§ 12. Mr. Squire
To ask the Secretary of State for Education and Science how many parents have written to him objecting to the establishment of a city technology college.
§ Mr. Kenneth Baker
Our records show that only 15 letters of objection have been received in nearly two and a half years to city technology colleges. Parents see the CTC programme as a great opportunity for their children. There have been over 1,200 applications for 180 places available this year at Kingshurst, the first CTC. That is what parents think of CTCs.
§ Mr. Squire
Does my right hon.
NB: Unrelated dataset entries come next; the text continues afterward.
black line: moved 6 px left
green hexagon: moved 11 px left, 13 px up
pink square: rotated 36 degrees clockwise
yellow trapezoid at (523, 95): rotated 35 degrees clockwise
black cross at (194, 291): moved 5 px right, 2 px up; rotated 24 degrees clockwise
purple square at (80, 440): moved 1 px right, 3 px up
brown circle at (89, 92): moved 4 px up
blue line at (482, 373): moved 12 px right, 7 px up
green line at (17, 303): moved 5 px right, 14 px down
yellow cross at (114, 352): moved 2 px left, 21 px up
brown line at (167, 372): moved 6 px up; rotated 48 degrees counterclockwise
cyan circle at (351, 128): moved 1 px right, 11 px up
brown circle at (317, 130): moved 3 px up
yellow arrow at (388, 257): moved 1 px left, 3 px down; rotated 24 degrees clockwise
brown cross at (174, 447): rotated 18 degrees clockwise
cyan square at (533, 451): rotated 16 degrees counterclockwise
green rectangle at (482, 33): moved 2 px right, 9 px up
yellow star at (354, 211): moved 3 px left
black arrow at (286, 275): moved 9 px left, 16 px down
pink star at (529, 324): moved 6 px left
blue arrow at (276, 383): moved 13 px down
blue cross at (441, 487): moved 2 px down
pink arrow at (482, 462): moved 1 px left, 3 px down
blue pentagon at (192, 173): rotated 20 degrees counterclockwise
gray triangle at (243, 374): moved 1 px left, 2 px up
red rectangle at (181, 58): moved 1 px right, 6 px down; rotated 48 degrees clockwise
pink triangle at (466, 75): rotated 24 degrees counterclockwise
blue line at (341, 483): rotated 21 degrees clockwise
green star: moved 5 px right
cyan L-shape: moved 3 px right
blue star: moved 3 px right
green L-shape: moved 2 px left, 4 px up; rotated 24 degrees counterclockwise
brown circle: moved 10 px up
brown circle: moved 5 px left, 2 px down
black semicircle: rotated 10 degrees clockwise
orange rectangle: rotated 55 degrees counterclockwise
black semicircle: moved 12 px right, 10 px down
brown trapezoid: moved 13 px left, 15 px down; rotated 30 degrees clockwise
Friend agree that that excellent answer give the lie to the comments that we sometimes hear from Labour Members to the effect that parents and children do not want CTCs? Will my right hon. Friend particularly confirm that the interest is as high, if not higher, in areas where poorer standards of education and an absence of choice have been a legacy from the Labour party?
§ Mr. Baker
We are receiving applications from many areas to have CTCs—either new colleges or schools converted to CTCs. This is proving to be a very popular policy, because people recognise that these schools provide a special type of education. We want them to become beacons of excellence, copied by others. Of course, that is now happening in the Birmingham area.
§ Mr. Madden
If the Secretary of State is so confident that parents want CTCs, why is he so terrified to allow parents in Bradford a ballot to decide whether £8 million of their money should be spent on setting up a CTC, at a time when the vast majority of them see the expenditure of that amount of money as being wholly unnecessary, very divisive, and damaging to the existing schools in the city?
§ Mr. Baker
That is simply not true. It has been possible to establish a CTC in Bradford—a new one, to be built next year—only because the Conservatives now control Bradford city council. The hon. Gentleman will find that, once that school is established and has started to recruit, 13 it will be one of the most popular in Bradford, to which the children of many of his constituents will want to go. [Interruption.]
§ Mr. Holt
My right hon. Friend will know that the new Macmillan CTC in Teesside has been oversubscribed by teachers many times over, and that many of the parents of the 40 to 60 children who applied to join but have not been found places this year will want a new college in addition to the one that we already have.
§ Mr. Straw
The Secretary of State must be aware that the parents of children at the Sylvan school in Croydon, which is the subject of a proposal to turn it into a CTC, have voted overwhelmingly to keep it as a county school. Why is the Secretary of State refusing to accept the outcome of that parents' ballot?